Reza a lenda familiar que eu teria vivido um pedaço da minha tenra infância no Rio de Janeiro. Se o foi, é fato que não lembro. Aliás, ando esquecendo até mesmo o que comi no jantar da véspera, de tal modo que seria demasiado otimista reverberar lembranças desse período longínquo.

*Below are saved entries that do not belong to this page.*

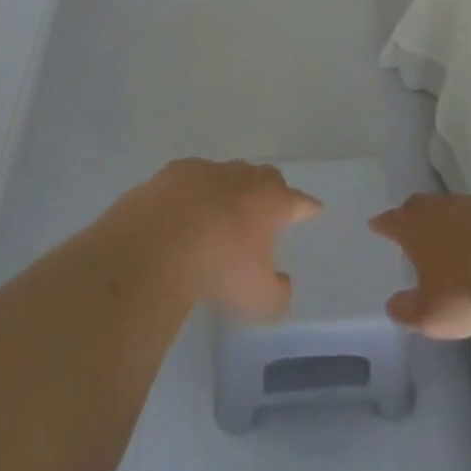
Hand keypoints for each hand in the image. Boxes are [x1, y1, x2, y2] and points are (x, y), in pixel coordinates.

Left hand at [110, 159, 322, 320]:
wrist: (156, 244)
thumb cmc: (218, 269)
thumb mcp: (258, 300)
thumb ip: (278, 293)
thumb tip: (281, 283)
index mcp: (270, 202)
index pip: (298, 201)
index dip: (308, 207)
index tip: (314, 209)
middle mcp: (242, 178)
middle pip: (266, 177)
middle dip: (271, 190)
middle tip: (269, 207)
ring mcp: (206, 170)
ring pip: (227, 174)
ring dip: (230, 190)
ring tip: (224, 211)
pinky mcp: (172, 173)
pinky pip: (191, 179)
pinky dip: (193, 193)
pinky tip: (184, 211)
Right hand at [370, 192, 470, 339]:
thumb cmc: (466, 290)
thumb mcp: (430, 314)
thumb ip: (407, 310)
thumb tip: (393, 305)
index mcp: (416, 228)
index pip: (392, 221)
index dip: (383, 224)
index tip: (376, 223)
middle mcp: (441, 208)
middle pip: (420, 206)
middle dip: (412, 215)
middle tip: (410, 225)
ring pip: (454, 207)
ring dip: (451, 221)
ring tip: (455, 238)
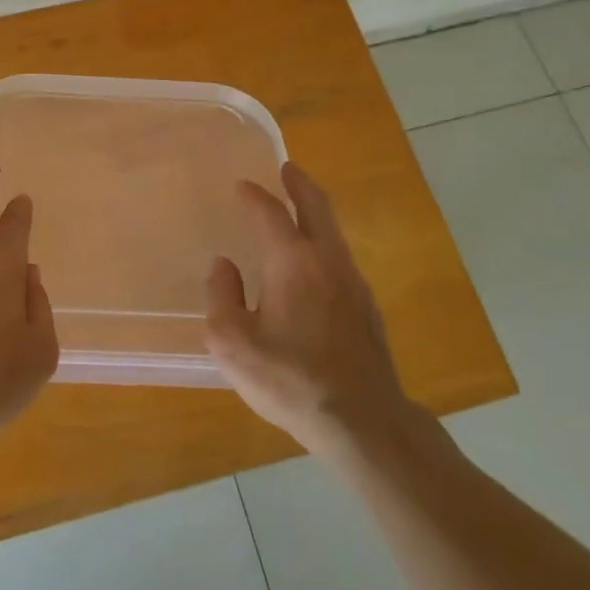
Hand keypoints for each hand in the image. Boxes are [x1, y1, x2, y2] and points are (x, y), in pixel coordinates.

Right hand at [203, 162, 419, 458]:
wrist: (363, 421)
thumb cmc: (290, 379)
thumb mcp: (232, 343)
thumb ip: (222, 297)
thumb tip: (225, 267)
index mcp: (292, 262)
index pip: (270, 213)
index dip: (254, 196)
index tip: (242, 185)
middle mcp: (327, 261)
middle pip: (316, 207)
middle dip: (300, 184)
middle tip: (287, 169)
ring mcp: (353, 284)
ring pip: (333, 232)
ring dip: (315, 212)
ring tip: (298, 209)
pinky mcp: (367, 308)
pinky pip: (340, 258)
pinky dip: (324, 242)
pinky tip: (312, 264)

Mas lembro bem de minha primeira visita ao Rio, lá pelo sete anos de idade. Talvez porque aquela viagem tenha marcado a tomada de consciência de um monte de “primeiras vezes”. Coisas que já tinha feito antes, mas sem muita consciência. A primeira viagem de avião (uma aeronave da extinta Transbrasil, com extravagantes poltronas de estampas alaranjadas), a primeira vez que senti um frisson um pouco mais reconhecível por uma garota (uma carioquinha angelical de fartos cabelos dourados que não sei mais por que surgiu naquela viagem, inaugurando em grande estilo minha extensa coleção de amores platônicos), o primeiro strogonoff da minha vida na casa do primo Jurandir (o prato virara moda no Brasil no final dos anos setenta), e, principalmente, meu primeiro contato consciente com a cidade maravilhosa.

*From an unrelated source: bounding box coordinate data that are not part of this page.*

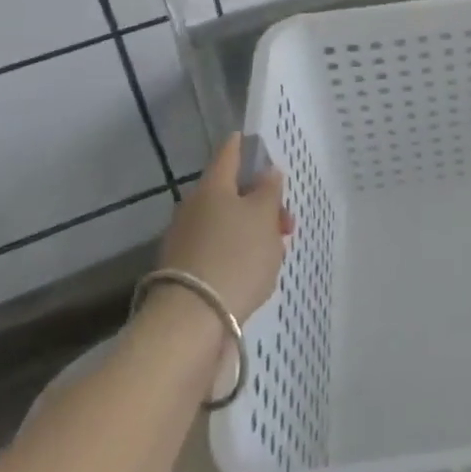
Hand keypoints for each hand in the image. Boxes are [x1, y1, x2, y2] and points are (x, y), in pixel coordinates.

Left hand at [158, 134, 292, 322]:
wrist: (190, 325)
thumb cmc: (235, 257)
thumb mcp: (264, 217)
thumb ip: (268, 190)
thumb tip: (265, 172)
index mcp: (213, 185)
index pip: (230, 151)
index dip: (247, 146)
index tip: (263, 148)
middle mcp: (194, 207)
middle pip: (231, 193)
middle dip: (260, 203)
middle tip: (285, 224)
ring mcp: (186, 242)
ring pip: (226, 225)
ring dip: (251, 234)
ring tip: (274, 257)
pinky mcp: (185, 275)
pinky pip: (218, 254)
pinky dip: (237, 258)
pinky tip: (254, 278)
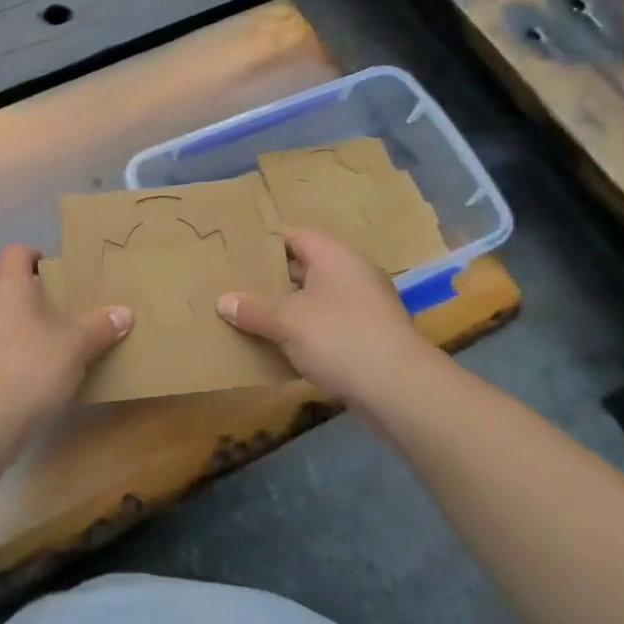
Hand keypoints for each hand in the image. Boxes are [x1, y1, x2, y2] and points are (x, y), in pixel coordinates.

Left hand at [0, 245, 132, 429]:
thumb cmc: (30, 366)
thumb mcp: (76, 344)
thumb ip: (100, 325)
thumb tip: (124, 312)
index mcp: (7, 285)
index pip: (17, 252)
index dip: (39, 256)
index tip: (63, 274)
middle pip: (11, 287)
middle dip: (40, 297)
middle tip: (70, 311)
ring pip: (3, 318)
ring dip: (27, 327)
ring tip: (58, 344)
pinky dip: (15, 352)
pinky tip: (38, 374)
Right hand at [216, 226, 444, 410]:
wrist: (399, 388)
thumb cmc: (339, 337)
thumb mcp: (286, 320)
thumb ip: (253, 308)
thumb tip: (224, 301)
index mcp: (334, 256)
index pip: (293, 235)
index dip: (263, 241)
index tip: (234, 250)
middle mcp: (351, 273)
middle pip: (304, 266)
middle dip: (271, 276)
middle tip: (235, 283)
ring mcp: (363, 305)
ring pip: (315, 297)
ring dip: (287, 306)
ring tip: (250, 314)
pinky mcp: (368, 335)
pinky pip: (327, 323)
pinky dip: (304, 330)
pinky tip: (280, 345)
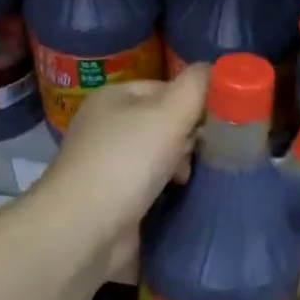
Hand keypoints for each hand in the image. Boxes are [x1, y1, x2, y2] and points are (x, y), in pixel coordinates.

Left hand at [31, 64, 209, 276]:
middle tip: (201, 155)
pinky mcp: (113, 200)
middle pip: (165, 122)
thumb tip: (214, 68)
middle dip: (188, 138)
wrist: (83, 231)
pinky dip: (168, 192)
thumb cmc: (127, 161)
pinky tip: (180, 200)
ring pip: (161, 156)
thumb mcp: (169, 112)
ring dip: (181, 167)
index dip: (194, 102)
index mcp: (114, 98)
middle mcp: (107, 127)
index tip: (216, 123)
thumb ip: (196, 86)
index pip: (167, 88)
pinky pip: (152, 186)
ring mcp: (107, 165)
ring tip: (188, 181)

Lembro que fiquei embasbacado com aquela conjugação apoteótica de mar, montanha e floresta. Aqueles rochedos dramaticamente se precipitando sobre carros, pessoas, prédios e ondas. Todas aquelas curvas sinuosas das encostas, das garotas e dos grafismos das calçadas de Copacabana.

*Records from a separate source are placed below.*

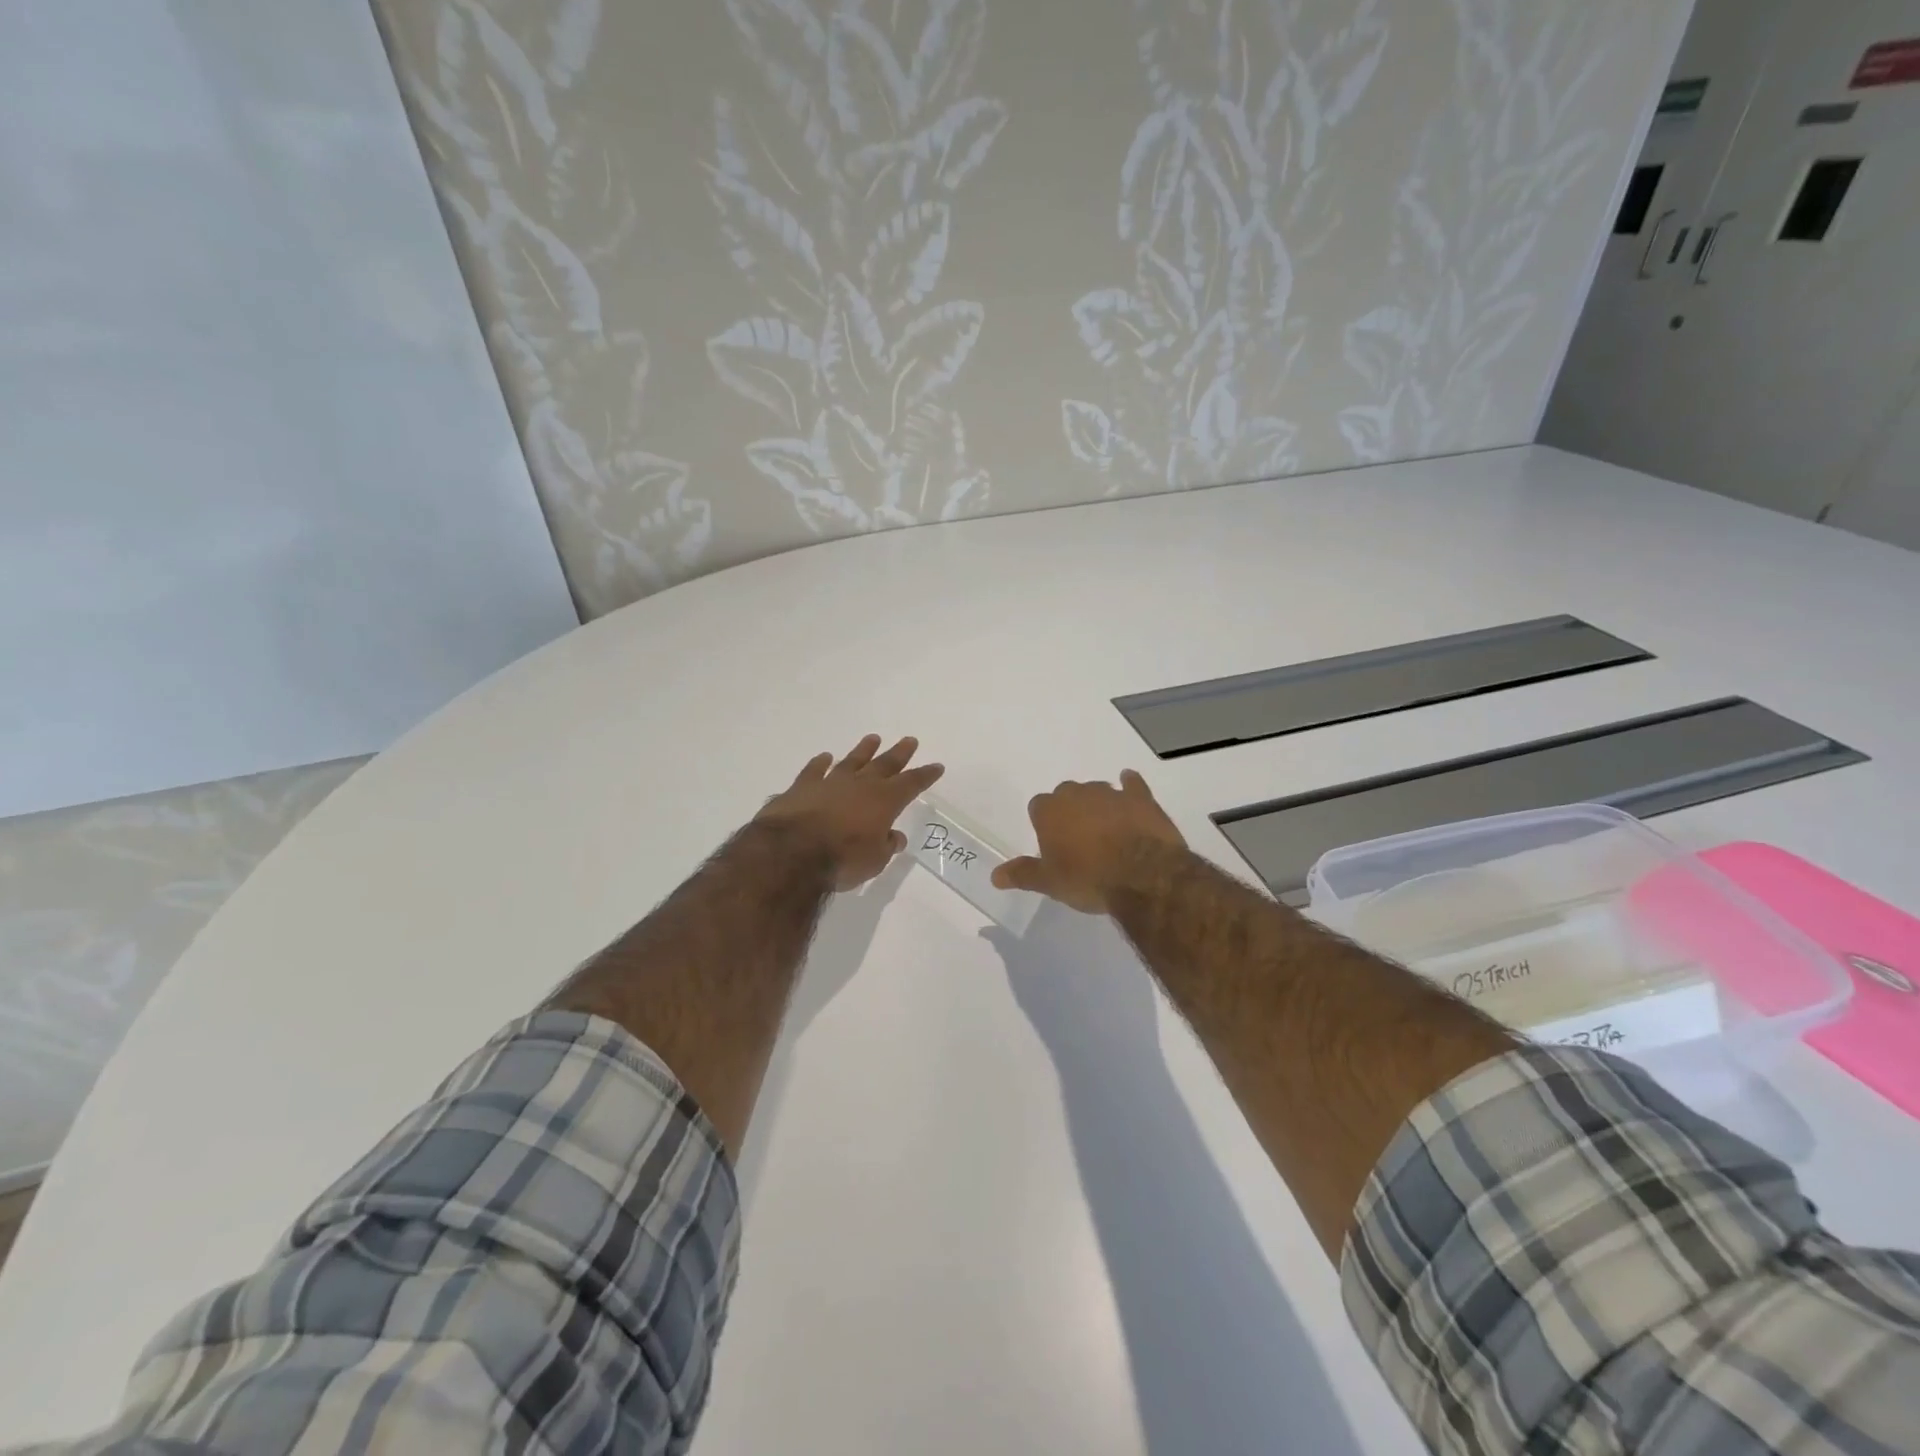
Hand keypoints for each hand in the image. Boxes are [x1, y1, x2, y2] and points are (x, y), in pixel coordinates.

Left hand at [755, 735, 944, 890]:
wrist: (792, 851)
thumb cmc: (842, 859)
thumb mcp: (874, 860)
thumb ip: (885, 846)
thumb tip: (893, 837)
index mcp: (884, 801)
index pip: (911, 784)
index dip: (925, 775)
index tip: (936, 766)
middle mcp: (860, 785)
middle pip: (884, 765)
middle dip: (898, 753)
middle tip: (909, 740)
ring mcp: (830, 783)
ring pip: (851, 761)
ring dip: (863, 751)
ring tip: (873, 739)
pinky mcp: (802, 787)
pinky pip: (814, 770)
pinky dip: (820, 763)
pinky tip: (825, 757)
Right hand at [992, 770, 1187, 914]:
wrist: (1144, 876)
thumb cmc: (1089, 879)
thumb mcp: (1050, 883)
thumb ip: (1022, 874)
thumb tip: (994, 875)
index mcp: (1050, 810)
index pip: (1038, 807)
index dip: (1044, 825)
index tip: (1053, 844)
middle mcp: (1077, 794)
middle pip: (1066, 795)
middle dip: (1070, 811)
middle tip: (1078, 840)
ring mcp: (1110, 793)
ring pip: (1097, 790)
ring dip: (1098, 805)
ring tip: (1106, 831)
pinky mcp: (1140, 797)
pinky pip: (1132, 785)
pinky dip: (1130, 788)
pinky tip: (1131, 792)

Foi a primeira vez que percebi a existência de uma ordem estética no mundo, como se tudo fosse parte de um planejamento maior, peças de um quebra cabeças caprichosamente montado pela natureza, esculpido com a força paciente do tempo.
Meus tios moravam num apartamento na Rua Marquês de Olinda, e eu freqüentava a praia de Botafogo que ficava a poucos quarteirões do apartamento, com o Pão de Açúcar de caprichosamente instalado à frente. Beleza em doses pantagruélicas. E a praia nem era poluída ainda.
Eu era apenas um garoto de sete anos de idade, mas aquela viagem equivaleu a um curso de pós graduação em arte e poesia.
E é por isso que até hoje, quando caminho pelas ruas bagunçadas do Rio, mesmo com toda a sua soma de problemas inconfundíveis, ainda sinto a poesia do Vinícius e a bossa do Jobim flutuando no ar, e o vento que vaga do Atlântico sopra uma felicidade pueril e sem razão, que me faz reviver aquele menino ingênuo de sete anos de idade perambulando embasbacado, sem saber o que tudo aquilo significava.
O Rio de Janeiro é o purgatório da beleza e do caos, mas pra mim, continua lindo.